* [WORK INSTRUCTIONS] Count how many lines in the entries below hold "casing". Only the number belongs in the answer.

═════ RECORDED INFORMATION

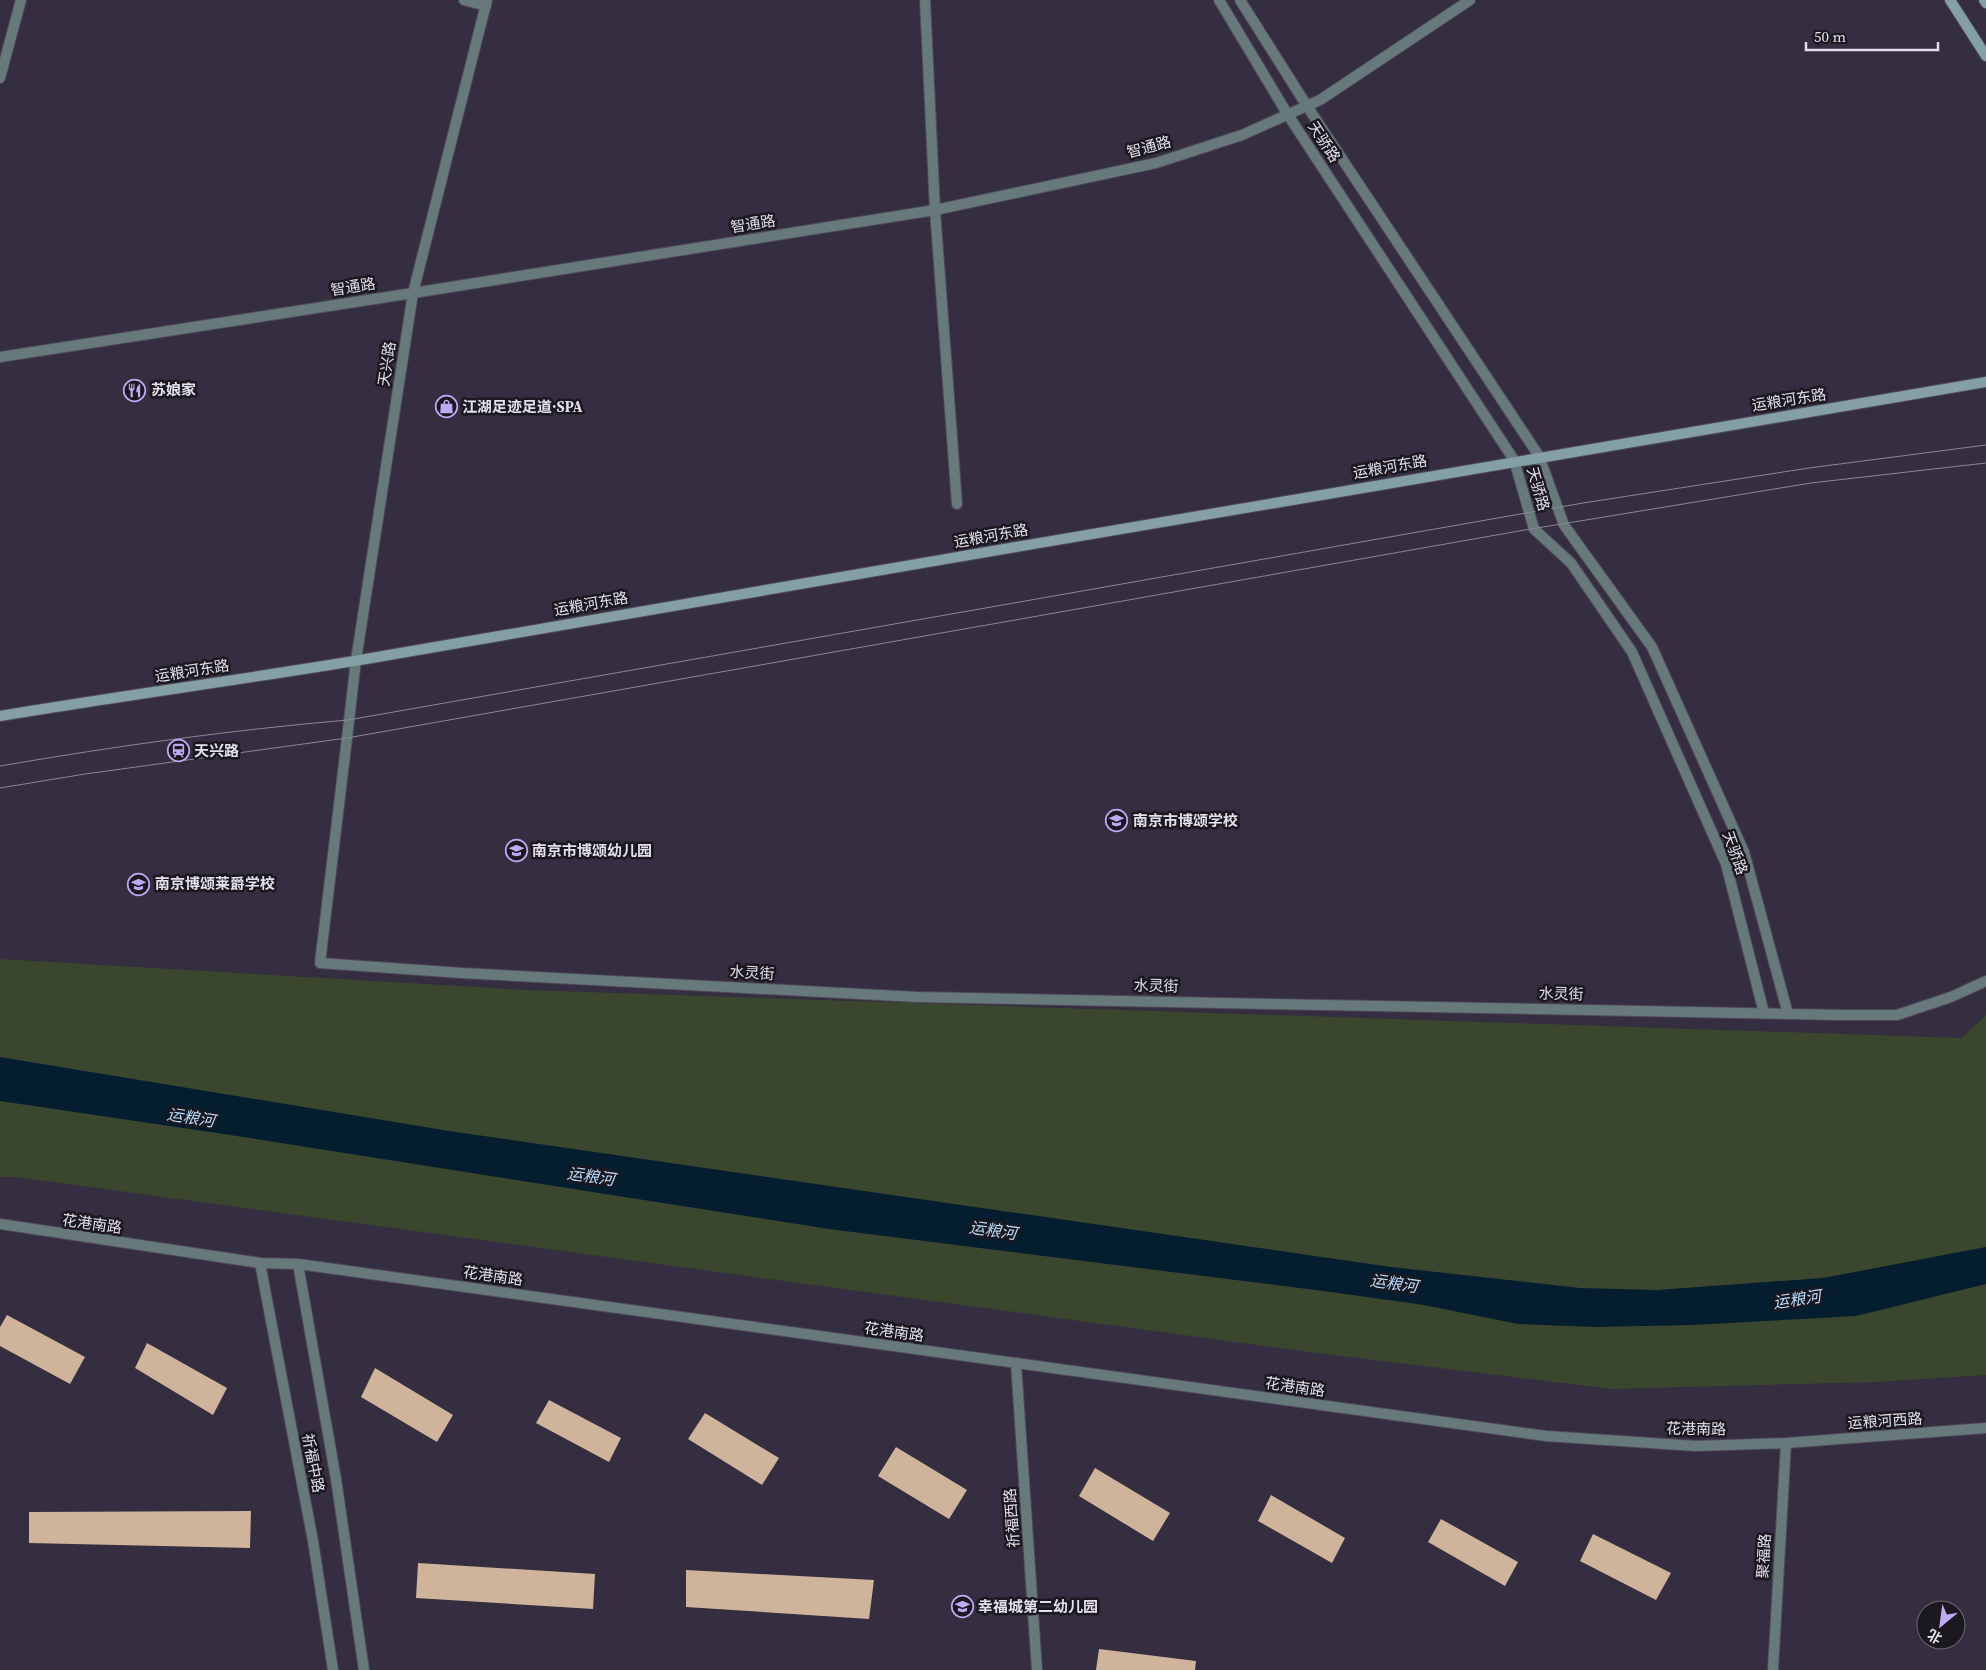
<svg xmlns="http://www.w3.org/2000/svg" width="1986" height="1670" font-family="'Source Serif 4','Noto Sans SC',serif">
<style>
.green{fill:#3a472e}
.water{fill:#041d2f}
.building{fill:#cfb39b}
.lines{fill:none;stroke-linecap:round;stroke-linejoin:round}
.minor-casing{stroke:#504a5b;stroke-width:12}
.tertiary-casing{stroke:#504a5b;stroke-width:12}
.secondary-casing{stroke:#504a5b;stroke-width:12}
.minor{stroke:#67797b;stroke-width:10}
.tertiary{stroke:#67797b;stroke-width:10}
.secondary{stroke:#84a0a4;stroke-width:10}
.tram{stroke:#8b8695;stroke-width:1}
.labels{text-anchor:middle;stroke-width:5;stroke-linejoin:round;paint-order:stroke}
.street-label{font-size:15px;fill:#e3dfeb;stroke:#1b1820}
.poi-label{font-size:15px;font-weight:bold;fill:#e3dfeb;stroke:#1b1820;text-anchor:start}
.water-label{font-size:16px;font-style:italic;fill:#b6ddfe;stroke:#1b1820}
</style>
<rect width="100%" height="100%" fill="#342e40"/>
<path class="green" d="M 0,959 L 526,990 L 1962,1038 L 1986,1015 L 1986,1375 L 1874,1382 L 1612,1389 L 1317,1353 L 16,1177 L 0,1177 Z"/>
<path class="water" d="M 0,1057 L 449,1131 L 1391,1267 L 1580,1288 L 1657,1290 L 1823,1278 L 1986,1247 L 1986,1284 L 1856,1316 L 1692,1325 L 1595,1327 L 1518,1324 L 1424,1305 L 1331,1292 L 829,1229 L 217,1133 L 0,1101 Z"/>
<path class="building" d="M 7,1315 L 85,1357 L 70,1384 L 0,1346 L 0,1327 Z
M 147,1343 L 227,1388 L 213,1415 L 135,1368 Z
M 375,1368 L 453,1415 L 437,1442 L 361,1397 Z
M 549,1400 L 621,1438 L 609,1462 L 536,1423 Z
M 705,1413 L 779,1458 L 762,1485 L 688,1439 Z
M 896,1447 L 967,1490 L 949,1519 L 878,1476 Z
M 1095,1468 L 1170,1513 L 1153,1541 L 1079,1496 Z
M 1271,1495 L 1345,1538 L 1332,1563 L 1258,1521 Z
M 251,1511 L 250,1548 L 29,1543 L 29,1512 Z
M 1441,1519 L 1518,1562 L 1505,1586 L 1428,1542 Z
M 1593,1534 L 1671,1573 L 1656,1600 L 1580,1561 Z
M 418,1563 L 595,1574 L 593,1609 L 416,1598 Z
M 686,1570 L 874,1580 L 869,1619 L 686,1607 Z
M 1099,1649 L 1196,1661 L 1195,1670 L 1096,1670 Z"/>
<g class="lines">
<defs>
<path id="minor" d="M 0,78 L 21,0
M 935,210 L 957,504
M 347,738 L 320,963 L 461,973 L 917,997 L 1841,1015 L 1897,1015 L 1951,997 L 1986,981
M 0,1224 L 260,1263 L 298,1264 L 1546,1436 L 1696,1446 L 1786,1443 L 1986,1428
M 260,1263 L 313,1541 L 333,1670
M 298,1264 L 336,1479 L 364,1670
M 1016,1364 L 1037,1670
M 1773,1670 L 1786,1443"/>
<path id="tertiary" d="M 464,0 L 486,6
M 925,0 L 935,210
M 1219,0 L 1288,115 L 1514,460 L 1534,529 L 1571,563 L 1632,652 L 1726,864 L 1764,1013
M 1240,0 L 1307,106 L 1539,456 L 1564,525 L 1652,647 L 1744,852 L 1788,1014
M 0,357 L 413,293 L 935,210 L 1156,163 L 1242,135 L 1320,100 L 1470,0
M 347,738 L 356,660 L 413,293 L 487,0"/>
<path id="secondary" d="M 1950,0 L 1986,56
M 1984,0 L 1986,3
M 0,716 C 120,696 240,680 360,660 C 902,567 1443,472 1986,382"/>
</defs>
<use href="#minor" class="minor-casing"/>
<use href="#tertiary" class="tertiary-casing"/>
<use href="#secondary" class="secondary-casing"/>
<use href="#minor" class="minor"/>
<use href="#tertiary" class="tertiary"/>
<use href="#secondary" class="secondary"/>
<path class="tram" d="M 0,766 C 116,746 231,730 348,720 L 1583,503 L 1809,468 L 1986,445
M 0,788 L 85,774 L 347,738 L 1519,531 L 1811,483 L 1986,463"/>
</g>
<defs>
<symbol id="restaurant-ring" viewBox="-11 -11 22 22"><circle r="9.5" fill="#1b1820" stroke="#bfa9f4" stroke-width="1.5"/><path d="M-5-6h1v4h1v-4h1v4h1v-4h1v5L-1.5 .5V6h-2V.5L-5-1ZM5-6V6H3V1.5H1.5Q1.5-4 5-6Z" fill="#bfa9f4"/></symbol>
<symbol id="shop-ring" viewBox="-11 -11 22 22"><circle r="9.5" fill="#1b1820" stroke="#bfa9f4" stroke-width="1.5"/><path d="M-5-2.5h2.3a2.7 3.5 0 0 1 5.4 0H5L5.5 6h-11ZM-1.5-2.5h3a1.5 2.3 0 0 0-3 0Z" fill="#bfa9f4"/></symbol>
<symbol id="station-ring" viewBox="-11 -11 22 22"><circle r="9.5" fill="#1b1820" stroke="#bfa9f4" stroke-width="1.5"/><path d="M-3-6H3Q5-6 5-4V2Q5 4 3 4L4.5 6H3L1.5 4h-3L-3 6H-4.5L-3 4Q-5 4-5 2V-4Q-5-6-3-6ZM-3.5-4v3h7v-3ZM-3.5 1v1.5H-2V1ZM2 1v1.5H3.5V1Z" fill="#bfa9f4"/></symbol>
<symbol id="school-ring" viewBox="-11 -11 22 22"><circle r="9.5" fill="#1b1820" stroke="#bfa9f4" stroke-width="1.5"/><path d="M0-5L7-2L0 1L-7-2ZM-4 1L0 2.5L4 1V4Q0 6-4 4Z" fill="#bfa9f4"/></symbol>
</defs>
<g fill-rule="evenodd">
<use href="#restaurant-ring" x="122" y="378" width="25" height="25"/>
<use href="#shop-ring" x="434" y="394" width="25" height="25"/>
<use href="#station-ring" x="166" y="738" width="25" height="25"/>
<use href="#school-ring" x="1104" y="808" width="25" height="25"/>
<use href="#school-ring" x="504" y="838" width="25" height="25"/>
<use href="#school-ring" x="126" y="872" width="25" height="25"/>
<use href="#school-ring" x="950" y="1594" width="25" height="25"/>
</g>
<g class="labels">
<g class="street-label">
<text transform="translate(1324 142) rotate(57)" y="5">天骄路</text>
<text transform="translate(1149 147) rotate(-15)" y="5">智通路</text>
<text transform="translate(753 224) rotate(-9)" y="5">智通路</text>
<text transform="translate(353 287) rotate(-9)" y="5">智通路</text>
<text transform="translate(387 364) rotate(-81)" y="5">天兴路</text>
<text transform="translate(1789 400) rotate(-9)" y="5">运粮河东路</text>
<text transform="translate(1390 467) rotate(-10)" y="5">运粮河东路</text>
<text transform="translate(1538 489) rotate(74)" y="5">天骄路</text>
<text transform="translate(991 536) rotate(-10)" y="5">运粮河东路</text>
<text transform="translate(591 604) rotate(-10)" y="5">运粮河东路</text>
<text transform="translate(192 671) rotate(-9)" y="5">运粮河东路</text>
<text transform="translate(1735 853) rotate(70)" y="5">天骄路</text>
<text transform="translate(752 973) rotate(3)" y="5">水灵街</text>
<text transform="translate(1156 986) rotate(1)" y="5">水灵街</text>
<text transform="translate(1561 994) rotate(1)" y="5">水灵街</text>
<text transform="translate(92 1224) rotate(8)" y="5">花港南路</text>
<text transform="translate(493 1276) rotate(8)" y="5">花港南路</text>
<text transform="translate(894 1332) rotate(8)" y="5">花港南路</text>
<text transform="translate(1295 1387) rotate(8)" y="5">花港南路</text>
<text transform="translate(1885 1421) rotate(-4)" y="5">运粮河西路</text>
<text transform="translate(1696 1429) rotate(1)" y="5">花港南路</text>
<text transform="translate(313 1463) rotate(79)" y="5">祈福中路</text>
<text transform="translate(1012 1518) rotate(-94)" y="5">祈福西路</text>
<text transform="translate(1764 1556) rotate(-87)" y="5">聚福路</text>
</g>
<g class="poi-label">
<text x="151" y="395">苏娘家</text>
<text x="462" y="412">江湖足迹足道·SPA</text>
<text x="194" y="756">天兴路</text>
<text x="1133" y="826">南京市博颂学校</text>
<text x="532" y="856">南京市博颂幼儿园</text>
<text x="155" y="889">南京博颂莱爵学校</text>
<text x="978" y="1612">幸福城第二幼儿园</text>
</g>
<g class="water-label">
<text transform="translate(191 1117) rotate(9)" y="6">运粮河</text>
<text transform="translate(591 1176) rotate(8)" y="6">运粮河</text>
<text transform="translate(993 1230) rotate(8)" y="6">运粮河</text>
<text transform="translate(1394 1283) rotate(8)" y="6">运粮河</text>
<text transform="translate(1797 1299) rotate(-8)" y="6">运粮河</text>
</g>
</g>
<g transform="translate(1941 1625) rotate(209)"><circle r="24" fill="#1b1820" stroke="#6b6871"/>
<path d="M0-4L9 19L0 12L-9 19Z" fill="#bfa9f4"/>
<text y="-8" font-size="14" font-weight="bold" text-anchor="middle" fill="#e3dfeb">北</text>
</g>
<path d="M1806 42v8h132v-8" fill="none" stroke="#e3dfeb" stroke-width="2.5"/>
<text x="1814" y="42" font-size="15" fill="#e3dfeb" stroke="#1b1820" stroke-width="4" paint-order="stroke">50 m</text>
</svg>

══════════

* [FINAL ANSWER] 6